BEGIN

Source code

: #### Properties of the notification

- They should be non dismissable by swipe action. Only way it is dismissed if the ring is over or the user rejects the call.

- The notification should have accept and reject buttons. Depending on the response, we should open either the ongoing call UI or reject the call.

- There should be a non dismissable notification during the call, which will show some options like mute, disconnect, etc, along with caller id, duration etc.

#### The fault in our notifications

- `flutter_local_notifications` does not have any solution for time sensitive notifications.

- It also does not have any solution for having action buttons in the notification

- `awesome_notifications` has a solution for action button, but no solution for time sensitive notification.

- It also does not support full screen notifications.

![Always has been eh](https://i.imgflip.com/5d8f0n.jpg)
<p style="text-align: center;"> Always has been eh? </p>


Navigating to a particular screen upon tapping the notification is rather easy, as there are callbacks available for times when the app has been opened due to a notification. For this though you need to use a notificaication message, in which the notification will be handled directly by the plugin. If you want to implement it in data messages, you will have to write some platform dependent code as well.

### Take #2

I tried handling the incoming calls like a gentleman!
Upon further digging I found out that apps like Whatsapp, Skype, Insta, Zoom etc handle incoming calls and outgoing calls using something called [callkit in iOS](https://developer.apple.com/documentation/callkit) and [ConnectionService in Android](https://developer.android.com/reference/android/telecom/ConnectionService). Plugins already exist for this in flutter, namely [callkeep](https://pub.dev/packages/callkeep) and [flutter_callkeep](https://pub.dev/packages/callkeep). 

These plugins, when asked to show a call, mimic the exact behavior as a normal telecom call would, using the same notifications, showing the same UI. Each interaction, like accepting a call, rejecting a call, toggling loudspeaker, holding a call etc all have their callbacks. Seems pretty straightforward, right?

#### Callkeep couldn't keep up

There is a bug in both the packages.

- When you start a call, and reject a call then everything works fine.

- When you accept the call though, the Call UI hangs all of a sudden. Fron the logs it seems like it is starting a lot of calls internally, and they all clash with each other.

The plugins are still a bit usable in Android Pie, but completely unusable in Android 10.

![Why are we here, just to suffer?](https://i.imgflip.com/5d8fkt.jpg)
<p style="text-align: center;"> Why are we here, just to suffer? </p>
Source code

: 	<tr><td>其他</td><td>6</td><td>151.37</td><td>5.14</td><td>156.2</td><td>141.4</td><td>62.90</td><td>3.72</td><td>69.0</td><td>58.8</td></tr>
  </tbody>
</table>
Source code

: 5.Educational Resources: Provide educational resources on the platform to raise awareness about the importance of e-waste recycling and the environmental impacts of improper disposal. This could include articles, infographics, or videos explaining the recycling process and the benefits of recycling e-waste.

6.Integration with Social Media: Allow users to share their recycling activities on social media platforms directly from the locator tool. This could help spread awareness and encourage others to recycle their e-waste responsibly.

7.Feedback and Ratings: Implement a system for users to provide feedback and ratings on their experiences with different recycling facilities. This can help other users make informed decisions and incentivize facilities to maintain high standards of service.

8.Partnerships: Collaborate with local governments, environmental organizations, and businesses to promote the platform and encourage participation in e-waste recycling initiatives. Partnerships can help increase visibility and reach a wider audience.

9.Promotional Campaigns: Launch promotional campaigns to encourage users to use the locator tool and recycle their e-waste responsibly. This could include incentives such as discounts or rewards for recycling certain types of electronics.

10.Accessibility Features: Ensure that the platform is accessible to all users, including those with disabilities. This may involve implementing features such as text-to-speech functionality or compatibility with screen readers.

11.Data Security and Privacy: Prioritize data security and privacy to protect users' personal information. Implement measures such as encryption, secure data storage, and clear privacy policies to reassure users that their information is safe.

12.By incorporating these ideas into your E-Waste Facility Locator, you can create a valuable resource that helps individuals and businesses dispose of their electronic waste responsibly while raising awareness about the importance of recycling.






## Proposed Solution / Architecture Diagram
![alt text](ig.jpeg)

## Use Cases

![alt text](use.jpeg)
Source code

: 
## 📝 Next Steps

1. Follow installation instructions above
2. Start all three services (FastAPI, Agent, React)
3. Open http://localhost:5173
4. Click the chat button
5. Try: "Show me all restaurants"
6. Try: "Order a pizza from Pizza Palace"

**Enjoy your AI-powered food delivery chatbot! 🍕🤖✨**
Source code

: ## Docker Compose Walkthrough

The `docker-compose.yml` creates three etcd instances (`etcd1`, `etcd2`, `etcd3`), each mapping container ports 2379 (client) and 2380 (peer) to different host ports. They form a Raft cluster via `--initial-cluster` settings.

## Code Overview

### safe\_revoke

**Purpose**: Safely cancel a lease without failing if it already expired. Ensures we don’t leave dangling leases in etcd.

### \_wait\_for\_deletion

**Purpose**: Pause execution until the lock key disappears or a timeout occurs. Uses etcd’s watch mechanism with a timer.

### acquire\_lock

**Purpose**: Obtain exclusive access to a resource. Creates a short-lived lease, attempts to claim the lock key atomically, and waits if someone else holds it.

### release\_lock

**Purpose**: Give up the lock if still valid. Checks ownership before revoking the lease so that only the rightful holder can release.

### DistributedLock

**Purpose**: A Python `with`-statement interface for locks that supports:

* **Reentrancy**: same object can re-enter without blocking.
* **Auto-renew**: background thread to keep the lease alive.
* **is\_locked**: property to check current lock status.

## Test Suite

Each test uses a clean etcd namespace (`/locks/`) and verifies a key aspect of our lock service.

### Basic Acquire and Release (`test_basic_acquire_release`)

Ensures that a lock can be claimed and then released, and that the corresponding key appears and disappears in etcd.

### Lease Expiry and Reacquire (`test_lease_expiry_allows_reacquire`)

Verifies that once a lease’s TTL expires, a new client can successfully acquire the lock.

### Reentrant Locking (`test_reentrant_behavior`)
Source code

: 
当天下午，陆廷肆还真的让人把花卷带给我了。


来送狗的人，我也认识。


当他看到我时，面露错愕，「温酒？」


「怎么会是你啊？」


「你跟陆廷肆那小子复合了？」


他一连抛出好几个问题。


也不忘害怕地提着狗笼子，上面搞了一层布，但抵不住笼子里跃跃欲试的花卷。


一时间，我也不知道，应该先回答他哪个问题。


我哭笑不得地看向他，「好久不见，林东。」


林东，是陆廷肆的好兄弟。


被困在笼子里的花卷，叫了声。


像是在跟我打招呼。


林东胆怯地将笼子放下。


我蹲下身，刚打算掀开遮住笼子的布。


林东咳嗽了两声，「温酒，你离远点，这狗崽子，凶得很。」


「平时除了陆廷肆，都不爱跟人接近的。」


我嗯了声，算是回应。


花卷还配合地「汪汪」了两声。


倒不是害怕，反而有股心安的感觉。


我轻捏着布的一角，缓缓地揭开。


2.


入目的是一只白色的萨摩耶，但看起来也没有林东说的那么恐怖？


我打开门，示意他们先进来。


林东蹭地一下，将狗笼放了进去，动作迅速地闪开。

END

*Aim of the exercise:*
An exact, complete copy of the lines above from the one with "### \_wait\_for\_deletion" through the one with "### Lease Expiry" is the whole answer.

*Response below:*
### \_wait\_for\_deletion

**Purpose**: Pause execution until the lock key disappears or a timeout occurs. Uses etcd’s watch mechanism with a timer.

### acquire\_lock

**Purpose**: Obtain exclusive access to a resource. Creates a short-lived lease, attempts to claim the lock key atomically, and waits if someone else holds it.

### release\_lock

**Purpose**: Give up the lock if still valid. Checks ownership before revoking the lease so that only the rightful holder can release.

### DistributedLock

**Purpose**: A Python `with`-statement interface for locks that supports:

* **Reentrancy**: same object can re-enter without blocking.
* **Auto-renew**: background thread to keep the lease alive.
* **is\_locked**: property to check current lock status.

## Test Suite

Each test uses a clean etcd namespace (`/locks/`) and verifies a key aspect of our lock service.

### Basic Acquire and Release (`test_basic_acquire_release`)

Ensures that a lock can be claimed and then released, and that the corresponding key appears and disappears in etcd.

### Lease Expiry and Reacquire (`test_lease_expiry_allows_reacquire`)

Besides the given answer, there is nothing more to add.